The Binary Bind of “Good” and “Bad” Feelings
Feelings are tricky little beasts. They encompass the whole spectrum of life experience, and it can be incredibly difficult to make sense of them all. Humans have developed a way to make all of this a little bit easier: we’ve divided emotions into “good” feelings and “bad” feelings. Joy, happiness, excitement, peace, and love are all “good” emotions, while depression, anxiety, jealousy, and anger are all “bad” emotions.
From a very early age, children are taught that the “good” feelings are what we aim for and are positively reinforced, while the “bad” emotions are undesired and are negatively reinforced. As a result, children develop very binary emotional landscapes that don’t leave a lot of space for actually feeling without judging what they are feeling. The more that landscape is enforced, both externally and internally, the more that child develops into a repressed adult with unbalanced empathy. And this happens with everyone to some degree. No one is an exception to this.

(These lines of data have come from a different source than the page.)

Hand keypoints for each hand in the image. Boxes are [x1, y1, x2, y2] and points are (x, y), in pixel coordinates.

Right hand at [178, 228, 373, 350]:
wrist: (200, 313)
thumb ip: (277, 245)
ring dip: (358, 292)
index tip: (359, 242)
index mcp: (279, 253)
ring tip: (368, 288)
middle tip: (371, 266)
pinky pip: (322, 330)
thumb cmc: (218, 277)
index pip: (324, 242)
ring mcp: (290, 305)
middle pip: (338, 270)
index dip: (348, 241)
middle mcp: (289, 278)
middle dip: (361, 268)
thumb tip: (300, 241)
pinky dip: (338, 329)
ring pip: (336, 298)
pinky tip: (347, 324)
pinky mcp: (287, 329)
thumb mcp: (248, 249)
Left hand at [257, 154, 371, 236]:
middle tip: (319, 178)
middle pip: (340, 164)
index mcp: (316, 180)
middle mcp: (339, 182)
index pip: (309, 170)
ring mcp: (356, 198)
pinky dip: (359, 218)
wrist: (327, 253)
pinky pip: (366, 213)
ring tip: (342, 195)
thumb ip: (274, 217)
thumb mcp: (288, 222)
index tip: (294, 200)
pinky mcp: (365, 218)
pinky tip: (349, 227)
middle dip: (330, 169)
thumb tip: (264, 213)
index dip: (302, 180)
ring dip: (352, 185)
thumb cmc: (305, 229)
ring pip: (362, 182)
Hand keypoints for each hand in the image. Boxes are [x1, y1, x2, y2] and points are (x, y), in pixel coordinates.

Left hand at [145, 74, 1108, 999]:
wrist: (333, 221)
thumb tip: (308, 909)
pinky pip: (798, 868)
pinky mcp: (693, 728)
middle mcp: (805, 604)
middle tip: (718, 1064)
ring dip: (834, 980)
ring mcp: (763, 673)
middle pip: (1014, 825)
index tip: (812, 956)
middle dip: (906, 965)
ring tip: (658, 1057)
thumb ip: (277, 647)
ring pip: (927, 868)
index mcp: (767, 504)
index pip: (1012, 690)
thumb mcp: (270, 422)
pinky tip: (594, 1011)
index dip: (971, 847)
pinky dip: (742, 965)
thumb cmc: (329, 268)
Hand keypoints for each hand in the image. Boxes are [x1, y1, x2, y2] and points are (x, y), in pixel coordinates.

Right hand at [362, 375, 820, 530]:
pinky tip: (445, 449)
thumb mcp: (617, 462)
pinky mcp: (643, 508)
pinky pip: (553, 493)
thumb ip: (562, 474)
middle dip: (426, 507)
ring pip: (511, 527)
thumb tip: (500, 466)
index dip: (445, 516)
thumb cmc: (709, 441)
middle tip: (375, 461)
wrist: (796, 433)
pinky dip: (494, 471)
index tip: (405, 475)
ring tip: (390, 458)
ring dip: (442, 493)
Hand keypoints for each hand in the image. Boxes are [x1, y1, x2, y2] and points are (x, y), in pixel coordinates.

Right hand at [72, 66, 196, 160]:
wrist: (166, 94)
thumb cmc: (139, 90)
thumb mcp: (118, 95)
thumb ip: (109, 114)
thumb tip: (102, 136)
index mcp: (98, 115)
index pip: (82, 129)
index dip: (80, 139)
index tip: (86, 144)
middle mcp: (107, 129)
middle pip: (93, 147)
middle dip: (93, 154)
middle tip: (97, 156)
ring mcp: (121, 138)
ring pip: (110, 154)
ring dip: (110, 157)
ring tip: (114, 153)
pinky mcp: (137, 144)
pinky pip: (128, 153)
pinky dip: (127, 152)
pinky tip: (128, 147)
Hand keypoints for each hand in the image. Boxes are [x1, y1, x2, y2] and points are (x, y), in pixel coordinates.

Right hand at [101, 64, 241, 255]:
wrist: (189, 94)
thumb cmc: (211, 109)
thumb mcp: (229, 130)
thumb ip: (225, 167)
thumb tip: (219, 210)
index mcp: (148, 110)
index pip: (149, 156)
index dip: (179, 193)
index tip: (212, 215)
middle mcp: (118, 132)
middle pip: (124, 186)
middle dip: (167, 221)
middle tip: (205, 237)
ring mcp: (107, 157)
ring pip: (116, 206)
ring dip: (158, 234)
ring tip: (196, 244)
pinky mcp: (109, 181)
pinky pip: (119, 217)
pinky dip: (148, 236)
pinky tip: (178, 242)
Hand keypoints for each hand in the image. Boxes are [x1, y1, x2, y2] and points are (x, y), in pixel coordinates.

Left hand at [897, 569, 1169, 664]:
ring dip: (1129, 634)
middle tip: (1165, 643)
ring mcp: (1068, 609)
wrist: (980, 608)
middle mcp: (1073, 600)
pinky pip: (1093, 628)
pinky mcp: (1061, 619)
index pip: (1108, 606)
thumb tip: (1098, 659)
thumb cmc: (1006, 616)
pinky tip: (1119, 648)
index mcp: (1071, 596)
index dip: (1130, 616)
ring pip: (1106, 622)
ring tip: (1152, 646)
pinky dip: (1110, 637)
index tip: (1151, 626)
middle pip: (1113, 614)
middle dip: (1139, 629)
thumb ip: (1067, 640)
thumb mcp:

The consequences of binary emotional landscapes are even greater for the born empath. Since the very nature of empathy is to feel everything, and since pain is often felt more intensely than joy, the empath learns that at least half of their entire nature is undesirable and unacceptable. This sets them up for a lifetime of secrecy and shame.
As a result, many empaths naturally gravitate toward lives in spiritual communities as a way to cope with their struggles. The trend of the positive thinking movement that’s rampant in spiritual communities, however, can potentially cause more harm than help for an empath with a conditioned binary emotional landscape. The positive thinking movement overemphasizes the glorification of “good” feelings as a replacement for feeling the “bad” ones and reinforces the notion that if you feel the “‘bad” emotions, you’re not a “good” spiri
tual person.
When in the very beginning stages of realizing my emotional pain, I saw a series of healers for treatments in my spiritual development. Some pretty heavy feelings were coming up around some pretty serious themes like rape, eating disorders, and abuse, and I could feel them bubbling up just underneath the surface, waiting to be seen and exorcised.
As I would begin to express these feelings to my healers, they would tell me that I didn’t have to talk about them. They told me that merely talking about them would bring attention to them and feed the negativity. As I received these sessions, I could feel the energy they were using on me. They were all gifted healers with the best of intentions, and the healing energy was fantastic, but I found that the energy couldn’t land. It couldn’t fully integrate into my body. Now I know that it couldn’t integrate because the places that really needed the healing energy were intentionally closed off.
Maybe you’ve experienced the same thing in your own spiritual journey. Maybe you’ve experienced some wonderful energy from healers or teachers that never seemed to stick with you. Have you ever felt like, as much as you’ve tried, you couldn’t get fully on board with positive thinking? Were there certain things that were said that didn’t sit well with you, or made you feel secretly ashamed of how much you felt all the time? Do you feel like only half of you can show up to positive thinking because of all the hidden feelings you have from your own binary emotional landscape? This is an indication that you need more than positive thinking. You need to be able to feel all of your feelings, even the “bad” feelings. Until you can feel all of them without shame, the “good” stuff won’t be able to fully integrate into your body.